(Scene images with camera geometry data)
§ §
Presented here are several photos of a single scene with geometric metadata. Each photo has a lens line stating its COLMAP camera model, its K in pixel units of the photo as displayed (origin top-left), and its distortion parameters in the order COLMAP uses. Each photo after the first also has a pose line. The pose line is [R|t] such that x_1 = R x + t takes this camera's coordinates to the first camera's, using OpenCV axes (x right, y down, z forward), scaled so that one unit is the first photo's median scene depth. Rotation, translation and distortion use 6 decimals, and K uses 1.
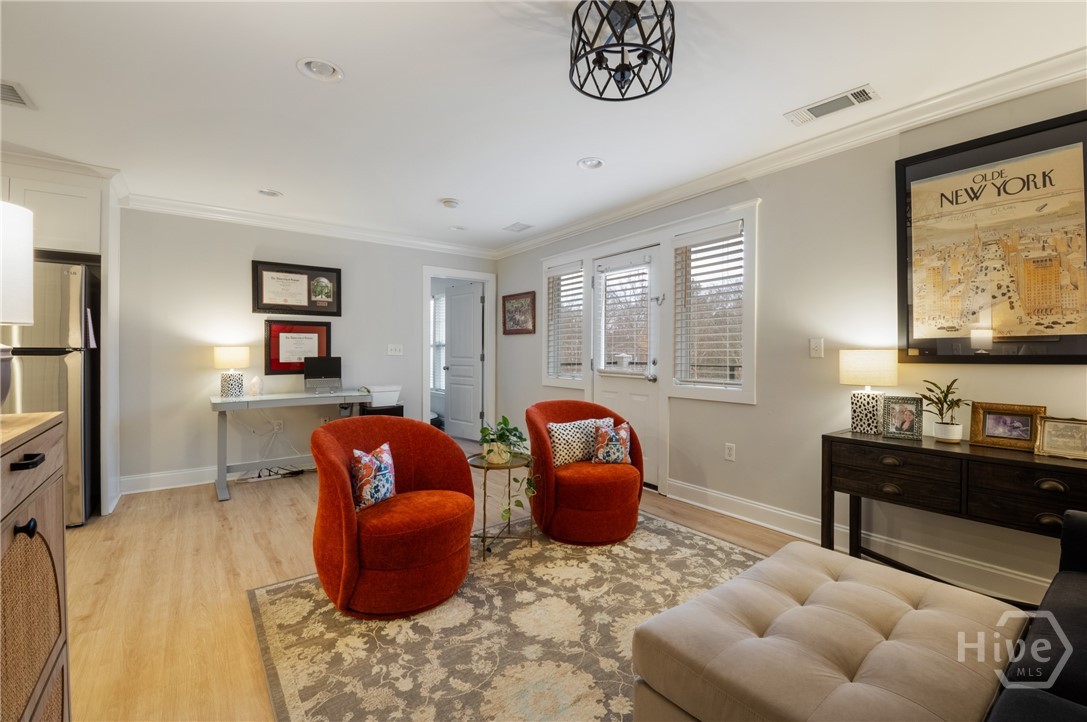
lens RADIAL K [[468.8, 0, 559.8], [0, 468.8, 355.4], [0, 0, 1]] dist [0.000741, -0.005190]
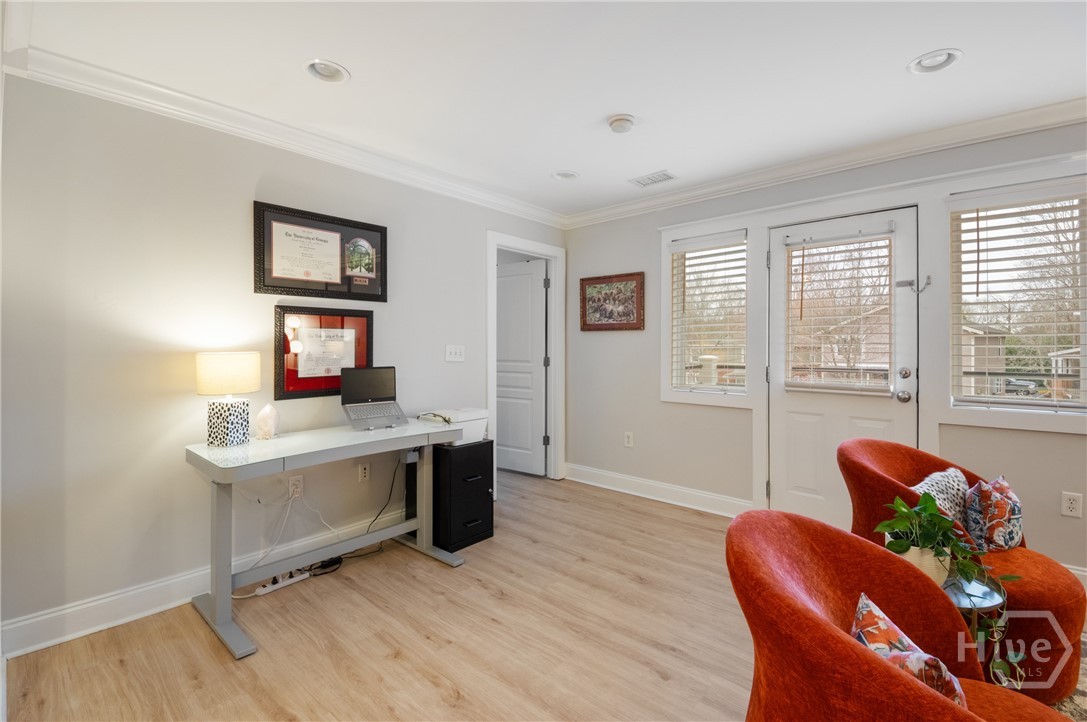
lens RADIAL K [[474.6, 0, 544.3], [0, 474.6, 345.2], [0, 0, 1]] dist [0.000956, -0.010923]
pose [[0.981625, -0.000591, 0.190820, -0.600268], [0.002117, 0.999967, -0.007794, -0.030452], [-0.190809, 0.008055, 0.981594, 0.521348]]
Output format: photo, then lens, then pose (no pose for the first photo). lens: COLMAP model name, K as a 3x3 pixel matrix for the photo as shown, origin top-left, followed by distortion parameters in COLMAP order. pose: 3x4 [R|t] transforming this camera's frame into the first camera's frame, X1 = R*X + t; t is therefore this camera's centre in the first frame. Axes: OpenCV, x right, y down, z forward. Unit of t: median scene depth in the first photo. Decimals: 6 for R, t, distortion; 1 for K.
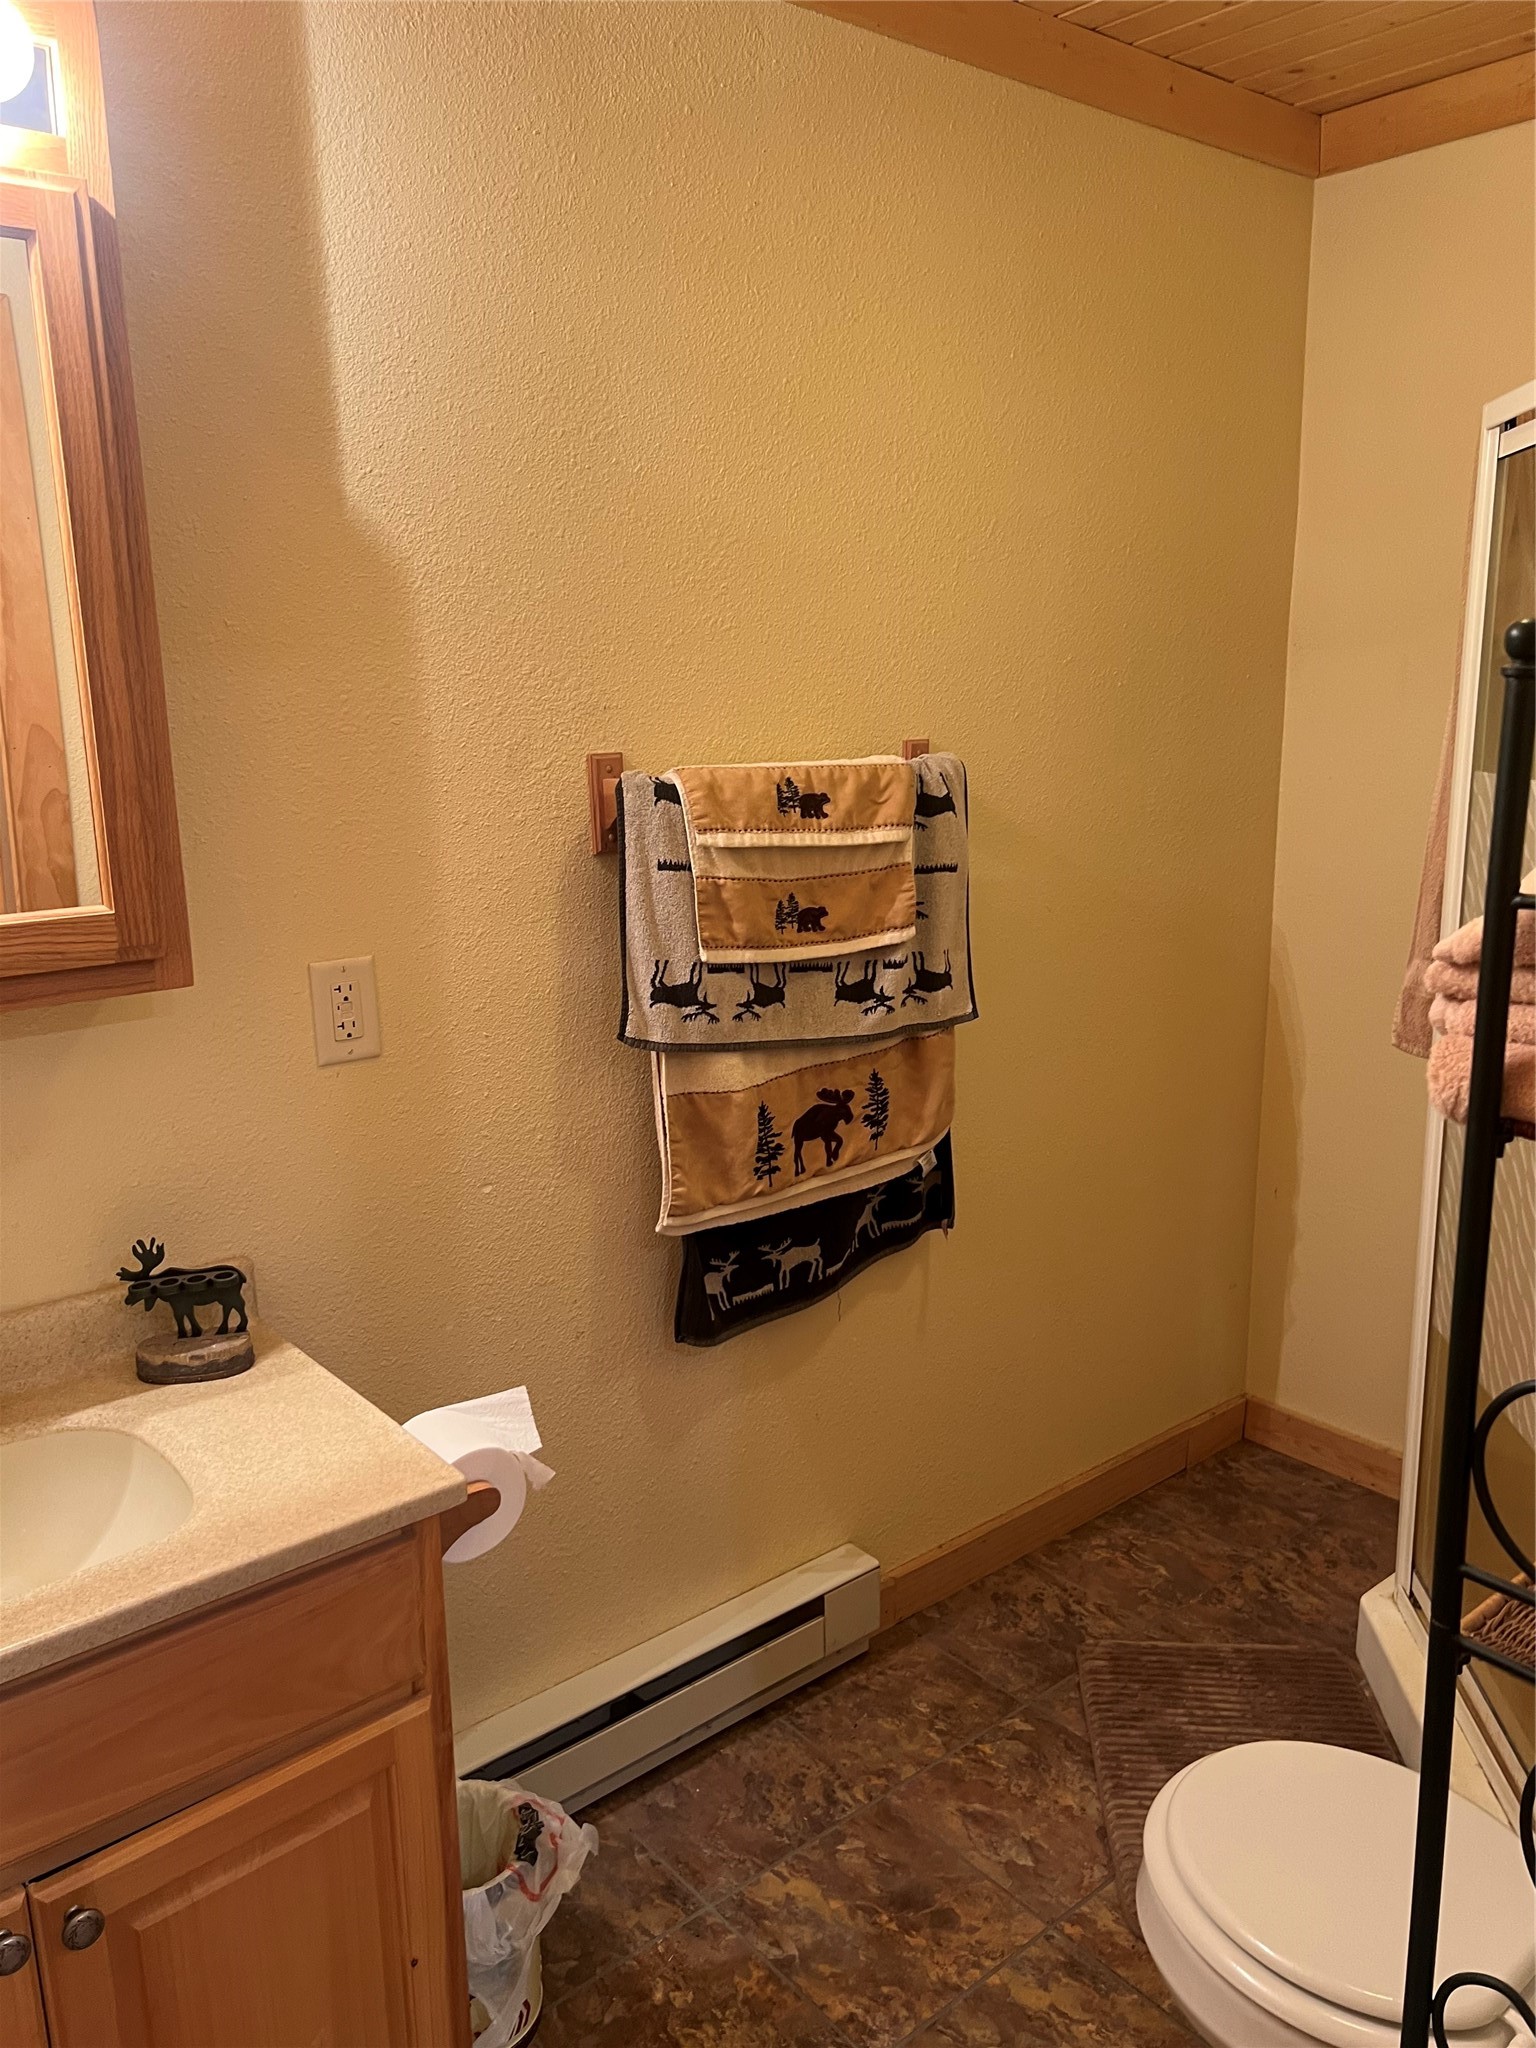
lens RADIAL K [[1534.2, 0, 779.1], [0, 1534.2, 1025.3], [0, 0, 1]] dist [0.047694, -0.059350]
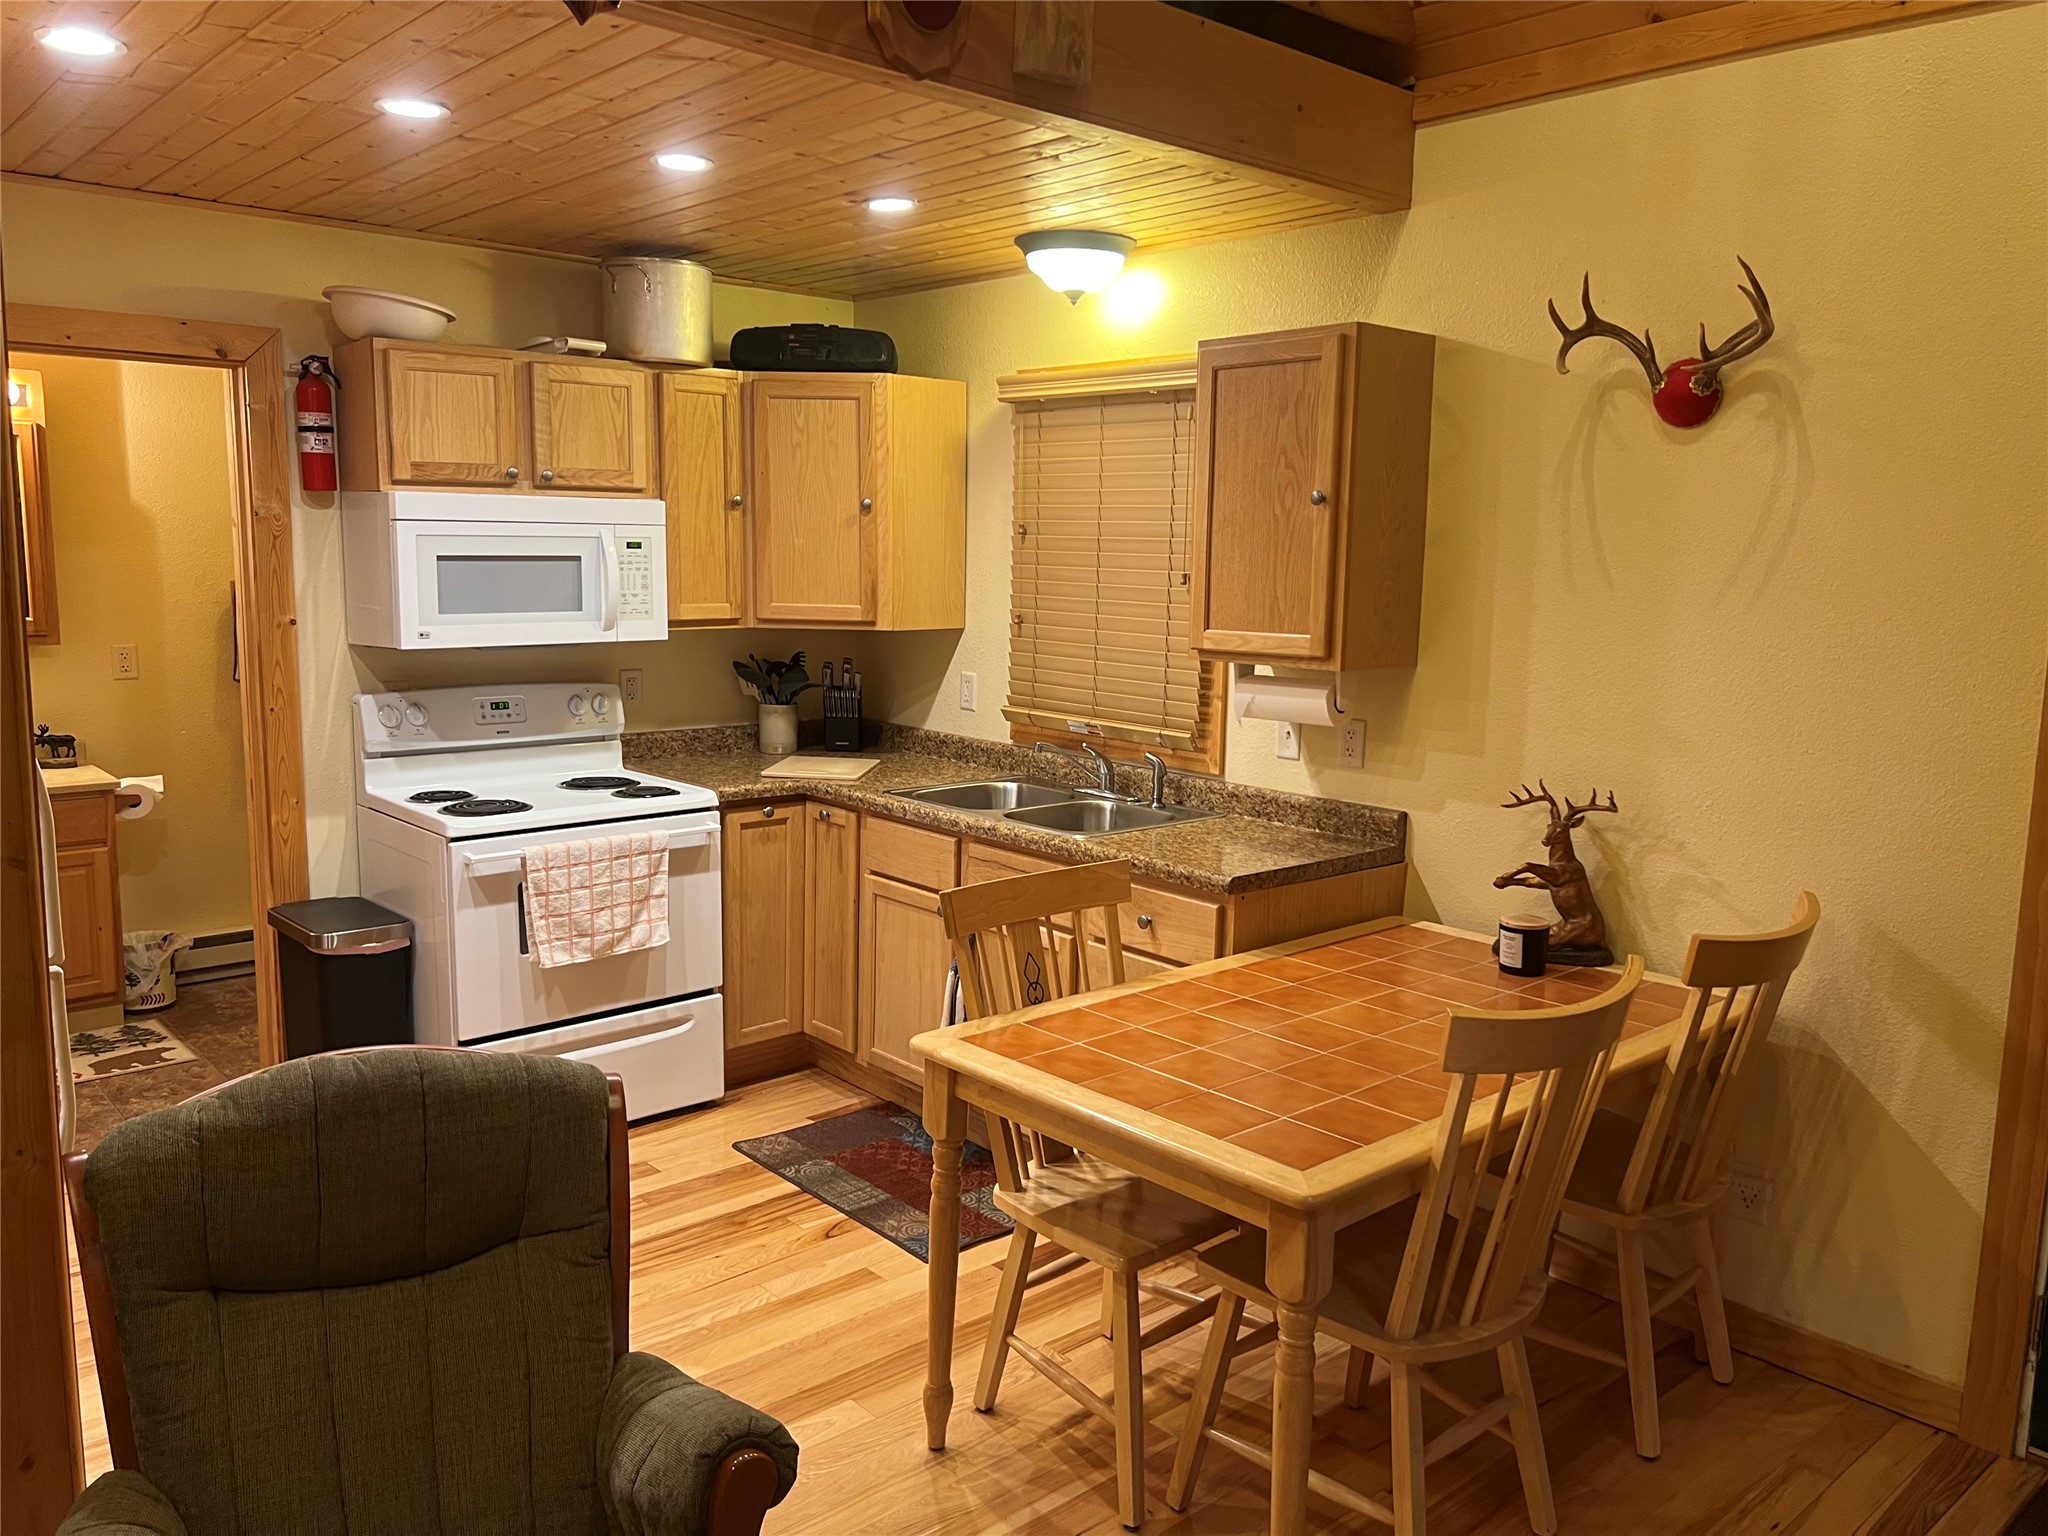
§ §
▶ _How to complete this task_: Change every "origin top-left" in the listing above to "origin at the upper-left corner" and reproduce the listing with nothing else altered, omitting the pictures.

▶ _Expected answer_:
Presented here are several photos of a single scene with geometric metadata. Each photo has a lens line stating its COLMAP camera model, its K in pixel units of the photo as displayed (origin at the upper-left corner), and its distortion parameters in the order COLMAP uses. Each photo after the first also has a pose line. The pose line is [R|t] such that x_1 = R x + t takes this camera's coordinates to the first camera's, using OpenCV axes (x right, y down, z forward), scaled so that one unit is the first photo's median scene depth. Rotation, translation and distortion use 6 decimals, and K uses 1.
lens RADIAL K [[468.8, 0, 559.8], [0, 468.8, 355.4], [0, 0, 1]] dist [0.000741, -0.005190]
lens RADIAL K [[474.6, 0, 544.3], [0, 474.6, 345.2], [0, 0, 1]] dist [0.000956, -0.010923]
pose [[0.981625, -0.000591, 0.190820, -0.600268], [0.002117, 0.999967, -0.007794, -0.030452], [-0.190809, 0.008055, 0.981594, 0.521348]]
Output format: photo, then lens, then pose (no pose for the first photo). lens: COLMAP model name, K as a 3x3 pixel matrix for the photo as shown, origin at the upper-left corner, followed by distortion parameters in COLMAP order. pose: 3x4 [R|t] transforming this camera's frame into the first camera's frame, X1 = R*X + t; t is therefore this camera's centre in the first frame. Axes: OpenCV, x right, y down, z forward. Unit of t: median scene depth in the first photo. Decimals: 6 for R, t, distortion; 1 for K.
lens RADIAL K [[1534.2, 0, 779.1], [0, 1534.2, 1025.3], [0, 0, 1]] dist [0.047694, -0.059350]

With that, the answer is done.